[[ Data to use open ]]

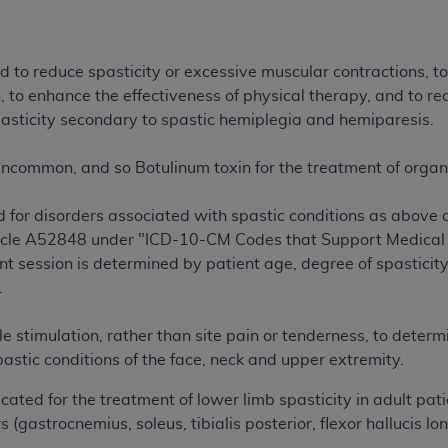
of UB-04 Data is limited to use in programs administered by 
 steps to ensure that your employees and agents abide by t
mark, and other rights in UB-04 Data. You shall not remove, 
 to reduce spasticity or excessive muscular contractions, to 
ded in the materials.
, to enhance the effectiveness of physical therapy, and to r
ted, including, by way of illustration and not by way of limi
pasticity secondary to spastic hemiplegia and hemiparesis.
ies of UB-04 Data to any party not bound by this agreement, 
use of UB-04 Data. License to use UB-04 Data for any use n
uncommon, and so Botulinum toxin for the treatment of organi
on, 155 N. Wacker Drive, Suite 400, Chicago, Illinois, 6060
ed for disorders associated with spastic conditions as above
ct is commercial technical data and/or computer databases 
rticle A52848 under "ICD-10-CM Codes that Support Medical 
ation, as applicable, which was developed exclusively at 
t session is determined by patient age, degree of spasticit
 400, Chicago, Illinois 60606. U.S. Government rights to use,
.
ata and/or computer data bases and/or computer software an
ons of DFARS 252.227-7015(b)(2) (November 1995) and/or subj
stimulation, rather than site pain or tenderness, to determi
a) (June 1995), as applicable for U.S. Department of Defen
pastic conditions of the face, neck and upper extremity.
er 2007) and FAR 52.227-19 (December 2007), as applicabl
ated for the treatment of lower limb spasticity in adult pat
fense Federal procurements.
s (gastrocnemius, soleus, tibialis posterior, flexor hallucis l
BILITIES. UB-04 Data is provided "as is" without warrant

[[ Data to use closed ]]

## Task
The result should be the listing above, restated exactly, with no pictures in it.

## Solution to this problem
of UB-04 Data is limited to use in programs administered by 
 steps to ensure that your employees and agents abide by t
mark, and other rights in UB-04 Data. You shall not remove, 
 to reduce spasticity or excessive muscular contractions, to 
ded in the materials.
, to enhance the effectiveness of physical therapy, and to r
ted, including, by way of illustration and not by way of limi
pasticity secondary to spastic hemiplegia and hemiparesis.
ies of UB-04 Data to any party not bound by this agreement, 
use of UB-04 Data. License to use UB-04 Data for any use n
uncommon, and so Botulinum toxin for the treatment of organi
on, 155 N. Wacker Drive, Suite 400, Chicago, Illinois, 6060
ed for disorders associated with spastic conditions as above
ct is commercial technical data and/or computer databases 
rticle A52848 under "ICD-10-CM Codes that Support Medical 
ation, as applicable, which was developed exclusively at 
t session is determined by patient age, degree of spasticit
 400, Chicago, Illinois 60606. U.S. Government rights to use,
.
ata and/or computer data bases and/or computer software an
ons of DFARS 252.227-7015(b)(2) (November 1995) and/or subj
stimulation, rather than site pain or tenderness, to determi
a) (June 1995), as applicable for U.S. Department of Defen
pastic conditions of the face, neck and upper extremity.
er 2007) and FAR 52.227-19 (December 2007), as applicabl
ated for the treatment of lower limb spasticity in adult pat
fense Federal procurements.
s (gastrocnemius, soleus, tibialis posterior, flexor hallucis l
BILITIES. UB-04 Data is provided "as is" without warrant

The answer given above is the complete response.